Женя замолчал. Маша его не торопила.

– Не знаю, как Маме-Оле удалось отстоять меня тогда, чтобы меня не исключили из школы. На директрису нажимал графский папаша, а ей не хотелось с ним связываться. Это я понял. Мне вменили разгром выставки и хулиганское поведение в отношении «товарища по классу» и поставили пару по поведению. Хуже того, мне припомнили шарж на президента и воспользовались тем, что Граф в это время только-только начинал формирование на базе школы ньюкомсомольских отрядов «Идущих рядом». У нас в крови поиски политических врагов народа. После этого произошел целый ряд случайностей. Из всех работ студии лишь мои были забракованы, когда шел отбор для выставки в Петербурге. Скульптура, которую послали на фестиваль искусств в Прагу, застряла на таможне. Потом разобрались, что это не вывоз произведения искусства из страны, но фестиваль уже закончился, и мы долго пытались понять, где же искать наш груз, чтобы вернуть его назад. Этим летом Кац лично вывозил мою «Девушку с запрокинутым лицом» в Израиль.
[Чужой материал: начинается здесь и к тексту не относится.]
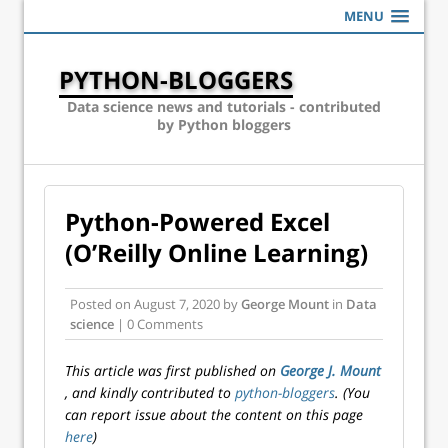
MENU
PYTHON-BLOGGERS
Data science news and tutorials - contributed
by Python bloggers
Python-Powered Excel
(O’Reilly Online Learning)
Posted on
August 7, 2020
by
George Mount
in
Data
science
| 0 Comments
This article was first published on
George J. Mount
, and kindly contributed to
python-bloggers
. (You
can report issue about the content on this page
here
)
– Где ты получил третье место? – Маша вспомнила свою первую встречу с Монмартиком. – Это ж здорово?

– Нет, это неважный результат. Подростковый конкурс. Понимаешь, я не готовился специально. Мы отправили то, что оказалось закончено к данному моменту. «Девушка с запрокинутым лицом» – давнишняя ученическая работа. «Зеркало любви» на голову выше. Правда, американская выставка это тоже не верхняя планка, но гораздо серьезнее. Мне нужно туда попасть любым способом. Я никогда не прорвался бы под своим именем. А Каца все знают.

– Я говорю не о тебе, а о Каце. Это подло – присваивать себе чужие работы. Даже работы своих учеников.

– Прекратим этот разговор, – жестко остановил Монмартик.

Он накрыл скульптуру тонкой тканью, словно боясь, что лишний взгляд изменит что-либо в замысле автора.